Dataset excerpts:
+===+

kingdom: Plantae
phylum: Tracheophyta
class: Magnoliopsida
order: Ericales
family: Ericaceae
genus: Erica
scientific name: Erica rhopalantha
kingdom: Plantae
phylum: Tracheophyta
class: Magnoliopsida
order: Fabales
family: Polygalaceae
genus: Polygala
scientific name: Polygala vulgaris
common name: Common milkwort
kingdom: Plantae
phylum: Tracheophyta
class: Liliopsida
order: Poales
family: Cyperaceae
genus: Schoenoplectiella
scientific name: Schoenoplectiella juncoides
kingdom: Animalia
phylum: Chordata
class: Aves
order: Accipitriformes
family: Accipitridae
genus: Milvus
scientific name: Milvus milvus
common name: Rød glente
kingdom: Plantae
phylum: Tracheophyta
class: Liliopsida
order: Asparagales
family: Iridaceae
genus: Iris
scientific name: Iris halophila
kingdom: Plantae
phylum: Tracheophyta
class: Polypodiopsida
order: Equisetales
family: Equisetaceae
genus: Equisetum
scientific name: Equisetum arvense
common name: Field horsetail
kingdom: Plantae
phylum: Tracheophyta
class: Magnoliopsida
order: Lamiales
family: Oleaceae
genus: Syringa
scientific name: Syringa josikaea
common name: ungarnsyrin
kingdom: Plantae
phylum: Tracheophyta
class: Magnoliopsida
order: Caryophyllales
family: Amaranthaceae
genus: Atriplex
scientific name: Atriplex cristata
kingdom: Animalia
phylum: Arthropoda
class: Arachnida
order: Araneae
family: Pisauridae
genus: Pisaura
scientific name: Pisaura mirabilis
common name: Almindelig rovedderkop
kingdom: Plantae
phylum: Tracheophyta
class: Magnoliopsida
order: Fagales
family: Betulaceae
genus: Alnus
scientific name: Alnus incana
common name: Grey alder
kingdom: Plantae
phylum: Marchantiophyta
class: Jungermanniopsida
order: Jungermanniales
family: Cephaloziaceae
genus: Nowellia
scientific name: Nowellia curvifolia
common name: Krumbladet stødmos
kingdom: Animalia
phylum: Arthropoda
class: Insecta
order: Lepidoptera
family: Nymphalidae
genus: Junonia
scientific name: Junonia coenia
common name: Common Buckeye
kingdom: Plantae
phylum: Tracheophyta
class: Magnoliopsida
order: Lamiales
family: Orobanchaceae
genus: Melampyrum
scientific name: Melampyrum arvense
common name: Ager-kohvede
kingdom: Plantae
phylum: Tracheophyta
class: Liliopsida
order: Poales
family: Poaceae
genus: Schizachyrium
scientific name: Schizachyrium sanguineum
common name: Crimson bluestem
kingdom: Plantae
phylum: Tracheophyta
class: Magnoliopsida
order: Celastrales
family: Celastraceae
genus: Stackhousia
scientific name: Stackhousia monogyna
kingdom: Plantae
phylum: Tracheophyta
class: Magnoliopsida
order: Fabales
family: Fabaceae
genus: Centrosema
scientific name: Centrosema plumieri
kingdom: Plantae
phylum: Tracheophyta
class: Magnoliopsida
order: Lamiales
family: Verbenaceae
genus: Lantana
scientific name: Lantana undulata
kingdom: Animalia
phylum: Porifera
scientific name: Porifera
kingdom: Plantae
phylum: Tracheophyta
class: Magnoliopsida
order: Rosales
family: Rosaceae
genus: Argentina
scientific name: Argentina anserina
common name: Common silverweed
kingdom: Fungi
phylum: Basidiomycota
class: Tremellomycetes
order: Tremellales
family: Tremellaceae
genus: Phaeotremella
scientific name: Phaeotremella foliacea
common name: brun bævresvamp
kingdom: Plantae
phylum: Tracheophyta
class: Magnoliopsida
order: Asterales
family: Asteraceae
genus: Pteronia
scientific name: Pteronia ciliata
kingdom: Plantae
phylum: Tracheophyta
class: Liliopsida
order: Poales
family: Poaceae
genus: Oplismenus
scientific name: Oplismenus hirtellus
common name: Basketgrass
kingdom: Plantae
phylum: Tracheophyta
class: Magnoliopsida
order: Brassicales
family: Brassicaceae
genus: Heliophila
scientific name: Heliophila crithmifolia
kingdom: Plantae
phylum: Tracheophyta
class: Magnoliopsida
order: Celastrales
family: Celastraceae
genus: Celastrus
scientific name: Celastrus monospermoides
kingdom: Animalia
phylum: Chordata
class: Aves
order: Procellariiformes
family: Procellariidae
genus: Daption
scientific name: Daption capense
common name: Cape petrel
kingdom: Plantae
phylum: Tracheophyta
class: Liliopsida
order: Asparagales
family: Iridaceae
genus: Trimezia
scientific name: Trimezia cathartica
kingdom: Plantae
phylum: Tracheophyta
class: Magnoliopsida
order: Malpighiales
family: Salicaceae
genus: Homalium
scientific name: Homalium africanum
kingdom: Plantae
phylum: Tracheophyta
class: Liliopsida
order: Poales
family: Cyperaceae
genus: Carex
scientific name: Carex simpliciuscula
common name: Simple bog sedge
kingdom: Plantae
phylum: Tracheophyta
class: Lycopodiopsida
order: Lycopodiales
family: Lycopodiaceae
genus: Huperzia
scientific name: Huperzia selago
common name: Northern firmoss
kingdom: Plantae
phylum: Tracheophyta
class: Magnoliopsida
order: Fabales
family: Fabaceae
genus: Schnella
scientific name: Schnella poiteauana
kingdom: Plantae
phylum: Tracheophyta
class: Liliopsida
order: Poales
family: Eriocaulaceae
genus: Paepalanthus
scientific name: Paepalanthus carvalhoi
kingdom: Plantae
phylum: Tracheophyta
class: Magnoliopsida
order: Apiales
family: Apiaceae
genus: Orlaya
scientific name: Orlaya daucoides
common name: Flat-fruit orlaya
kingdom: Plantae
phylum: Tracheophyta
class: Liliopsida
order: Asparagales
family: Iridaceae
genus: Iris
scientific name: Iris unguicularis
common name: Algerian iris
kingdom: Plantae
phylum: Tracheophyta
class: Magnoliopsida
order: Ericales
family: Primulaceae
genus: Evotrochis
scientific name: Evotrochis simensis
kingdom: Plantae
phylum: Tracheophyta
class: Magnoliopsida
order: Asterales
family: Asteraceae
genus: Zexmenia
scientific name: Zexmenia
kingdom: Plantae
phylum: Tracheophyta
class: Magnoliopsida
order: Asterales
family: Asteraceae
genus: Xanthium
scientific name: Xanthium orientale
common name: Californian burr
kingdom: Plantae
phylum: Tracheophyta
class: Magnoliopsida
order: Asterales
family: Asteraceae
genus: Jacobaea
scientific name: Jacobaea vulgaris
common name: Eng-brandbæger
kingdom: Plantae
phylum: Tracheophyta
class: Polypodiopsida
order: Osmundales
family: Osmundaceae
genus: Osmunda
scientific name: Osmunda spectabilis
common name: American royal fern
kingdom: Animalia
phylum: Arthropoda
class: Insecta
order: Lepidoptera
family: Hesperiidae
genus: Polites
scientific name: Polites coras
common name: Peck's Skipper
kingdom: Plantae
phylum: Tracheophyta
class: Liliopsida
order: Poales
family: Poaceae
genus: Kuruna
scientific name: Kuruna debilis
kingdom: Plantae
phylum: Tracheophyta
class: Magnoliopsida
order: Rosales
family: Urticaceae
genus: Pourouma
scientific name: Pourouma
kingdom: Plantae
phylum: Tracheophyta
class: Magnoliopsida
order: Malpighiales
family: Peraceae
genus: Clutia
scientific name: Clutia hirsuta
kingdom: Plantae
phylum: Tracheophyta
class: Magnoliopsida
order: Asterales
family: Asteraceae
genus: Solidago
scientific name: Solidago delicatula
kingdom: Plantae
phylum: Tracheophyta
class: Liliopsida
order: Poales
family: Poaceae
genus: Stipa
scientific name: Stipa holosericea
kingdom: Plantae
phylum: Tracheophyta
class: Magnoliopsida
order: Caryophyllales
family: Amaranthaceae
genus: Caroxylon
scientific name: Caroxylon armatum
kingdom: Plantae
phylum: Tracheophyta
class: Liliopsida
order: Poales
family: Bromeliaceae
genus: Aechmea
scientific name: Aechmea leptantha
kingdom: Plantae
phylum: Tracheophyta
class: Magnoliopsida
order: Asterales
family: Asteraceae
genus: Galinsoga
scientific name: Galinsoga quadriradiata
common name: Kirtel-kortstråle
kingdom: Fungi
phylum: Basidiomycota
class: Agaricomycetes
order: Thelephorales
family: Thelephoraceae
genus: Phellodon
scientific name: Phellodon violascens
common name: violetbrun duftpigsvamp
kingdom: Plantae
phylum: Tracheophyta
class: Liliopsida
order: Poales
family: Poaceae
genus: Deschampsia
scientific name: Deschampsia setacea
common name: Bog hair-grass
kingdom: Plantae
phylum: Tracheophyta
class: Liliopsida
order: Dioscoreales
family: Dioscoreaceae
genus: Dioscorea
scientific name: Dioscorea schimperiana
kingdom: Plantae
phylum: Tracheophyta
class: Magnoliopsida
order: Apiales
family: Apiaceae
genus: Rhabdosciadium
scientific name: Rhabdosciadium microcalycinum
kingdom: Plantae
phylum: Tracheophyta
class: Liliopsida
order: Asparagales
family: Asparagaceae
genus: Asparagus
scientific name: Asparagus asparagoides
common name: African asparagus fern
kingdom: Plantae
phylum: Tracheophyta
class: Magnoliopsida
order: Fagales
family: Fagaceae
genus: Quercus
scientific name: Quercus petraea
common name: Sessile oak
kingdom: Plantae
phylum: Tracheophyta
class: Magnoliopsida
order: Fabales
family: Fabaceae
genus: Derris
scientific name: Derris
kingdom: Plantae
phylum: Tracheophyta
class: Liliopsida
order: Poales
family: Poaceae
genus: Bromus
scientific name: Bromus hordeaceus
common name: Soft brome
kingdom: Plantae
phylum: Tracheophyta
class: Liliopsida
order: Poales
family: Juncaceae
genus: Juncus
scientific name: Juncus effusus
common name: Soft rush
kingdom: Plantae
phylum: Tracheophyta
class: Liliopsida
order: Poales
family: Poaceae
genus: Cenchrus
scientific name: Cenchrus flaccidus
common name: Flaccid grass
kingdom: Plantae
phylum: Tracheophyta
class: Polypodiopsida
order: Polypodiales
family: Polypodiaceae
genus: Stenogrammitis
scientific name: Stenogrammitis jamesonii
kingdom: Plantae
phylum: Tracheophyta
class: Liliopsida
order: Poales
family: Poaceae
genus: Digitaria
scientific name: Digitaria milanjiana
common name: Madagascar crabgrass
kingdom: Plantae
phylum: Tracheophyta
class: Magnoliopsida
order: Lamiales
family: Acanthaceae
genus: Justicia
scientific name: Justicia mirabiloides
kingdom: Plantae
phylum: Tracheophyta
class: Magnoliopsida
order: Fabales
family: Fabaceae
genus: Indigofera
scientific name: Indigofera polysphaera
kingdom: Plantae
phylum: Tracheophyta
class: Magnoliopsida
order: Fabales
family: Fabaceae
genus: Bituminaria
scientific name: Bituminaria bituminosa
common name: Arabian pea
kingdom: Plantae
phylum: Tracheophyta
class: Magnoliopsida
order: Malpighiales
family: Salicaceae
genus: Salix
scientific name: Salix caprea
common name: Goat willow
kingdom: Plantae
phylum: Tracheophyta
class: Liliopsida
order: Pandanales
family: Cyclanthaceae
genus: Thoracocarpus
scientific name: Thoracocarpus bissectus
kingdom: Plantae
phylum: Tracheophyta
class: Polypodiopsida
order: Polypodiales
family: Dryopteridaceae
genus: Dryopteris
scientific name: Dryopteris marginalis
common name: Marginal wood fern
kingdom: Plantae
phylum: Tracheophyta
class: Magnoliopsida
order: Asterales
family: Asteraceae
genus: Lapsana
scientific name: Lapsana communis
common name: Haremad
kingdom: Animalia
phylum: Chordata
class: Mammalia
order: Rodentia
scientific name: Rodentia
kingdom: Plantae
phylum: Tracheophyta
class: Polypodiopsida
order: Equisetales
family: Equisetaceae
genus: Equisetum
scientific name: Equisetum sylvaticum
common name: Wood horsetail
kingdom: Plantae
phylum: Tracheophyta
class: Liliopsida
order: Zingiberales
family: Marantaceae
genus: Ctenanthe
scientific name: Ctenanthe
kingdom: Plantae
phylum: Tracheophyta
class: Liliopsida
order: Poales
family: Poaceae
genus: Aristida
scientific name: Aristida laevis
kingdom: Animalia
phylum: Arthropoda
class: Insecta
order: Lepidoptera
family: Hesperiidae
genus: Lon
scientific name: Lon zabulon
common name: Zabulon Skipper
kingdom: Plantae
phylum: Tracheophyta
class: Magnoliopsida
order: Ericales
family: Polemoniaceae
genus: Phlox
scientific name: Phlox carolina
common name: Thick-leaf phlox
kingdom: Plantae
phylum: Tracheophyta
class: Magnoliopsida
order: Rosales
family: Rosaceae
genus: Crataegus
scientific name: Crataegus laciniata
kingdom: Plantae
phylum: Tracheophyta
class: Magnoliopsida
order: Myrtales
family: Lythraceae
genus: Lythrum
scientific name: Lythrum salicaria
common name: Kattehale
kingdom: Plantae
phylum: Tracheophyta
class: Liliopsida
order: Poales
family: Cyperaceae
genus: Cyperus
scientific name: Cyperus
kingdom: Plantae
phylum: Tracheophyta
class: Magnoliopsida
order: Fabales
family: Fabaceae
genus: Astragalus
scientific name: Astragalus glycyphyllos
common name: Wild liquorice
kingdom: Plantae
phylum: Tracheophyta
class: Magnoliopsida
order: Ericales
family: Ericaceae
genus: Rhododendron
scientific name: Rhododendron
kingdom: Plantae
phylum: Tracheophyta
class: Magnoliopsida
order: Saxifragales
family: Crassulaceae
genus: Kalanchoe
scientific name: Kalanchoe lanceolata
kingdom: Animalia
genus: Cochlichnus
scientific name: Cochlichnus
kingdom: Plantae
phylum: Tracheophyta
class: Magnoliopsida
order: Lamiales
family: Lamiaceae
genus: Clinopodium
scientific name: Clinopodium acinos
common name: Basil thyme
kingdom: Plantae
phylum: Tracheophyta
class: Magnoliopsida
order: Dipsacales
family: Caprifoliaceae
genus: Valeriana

+===+

■ Task description:
Please copy the rows word for word, beginning with the very first line and stopping after the line that contains "common name: Common milkwort".

■ Worked answer:
kingdom: Plantae
phylum: Tracheophyta
class: Magnoliopsida
order: Ericales
family: Ericaceae
genus: Erica
scientific name: Erica rhopalantha
kingdom: Plantae
phylum: Tracheophyta
class: Magnoliopsida
order: Fabales
family: Polygalaceae
genus: Polygala
scientific name: Polygala vulgaris
common name: Common milkwort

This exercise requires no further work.